The face-to-face finals are played on an entirely different basis from that used in the qualifying rounds. The hands the collegians played at home were par deals, stacked to illustrate some fine points of play, whereas the finals will be played duplicate style. The contestants were on notice that there was something tricky to watch out for on every deal. They bid the hands as they normally would and earned bidding par points for reaching proper contracts. No matter how they bid, however, before the play began they were told what the official bidding was and assigned a contract to play in. The opening lead was directed by the par setters, not selected at the table.
Actually, being alerted to look out for something tricky should not have any effect on what the players do. The fact is that any declarer who has reached a good contract, in any kind of bridge game, should be on the lookout for the best way to guard against possible disaster; and any defender must try to find the best avenue to defeat his opponents.
The players who topped the qualifying round were from tiny Bethany College in West Virginia: Roger O'Brien and a young, bearded Moslem from Teheran named Abdullah Hatefi. When Abdul is at home with his family—one of the richest in Iran—he lives next door to the Shah. I first "met" this young man through the bridge column written for the Wheeling (W. Va.) News-Register by Blanche Neff, the human dynamo who has made herself personally responsible for the success of every bridge club in her area.
The Bethany pair did best of all the collegians against the par hands. To see the kind of problems they had to tackle, cover the East-West cards and play the hand as South, the declarer.
Sometimes it is difficult to get the players to the desired contract and sometimes it is difficult to bid a hand like North's facing an opening two-bid. At any rate, you're in a good six-no-trump contract and it's up to you to make it. Having been given a free finesse in hearts, declarer has 13 tricks if the diamonds break. But in a par contest, you can be sure they won't. How do you solve the problem, which is that you need to cash all three club tricks in order to get rid of a heart loser and still be prepared to lose a trick in diamonds?

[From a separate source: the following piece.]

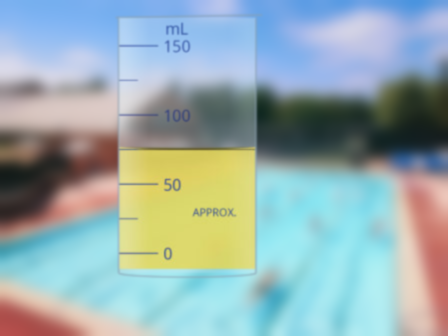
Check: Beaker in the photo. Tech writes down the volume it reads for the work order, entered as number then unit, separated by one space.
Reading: 75 mL
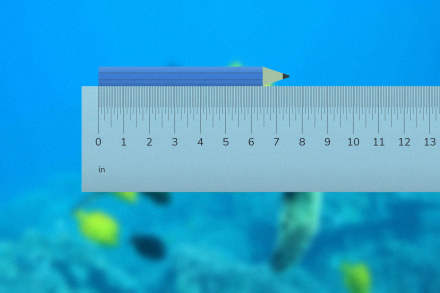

If you cash the club king and queen, go over to the diamond ace, then cash the club ace and discard the heart 2, you are pinning your faith on a diamond break or on the hope that the player with four diamonds doesn't have another club. But such good luck never occurs in a par game. The solution is to cash two top clubs, lead a low diamond and let an opponent win. No return can hurt you. You can get back to dummy with the diamond ace, cash the club ace, discard your heart loser and come back to your hand to run the rest of the diamonds, making six no trump.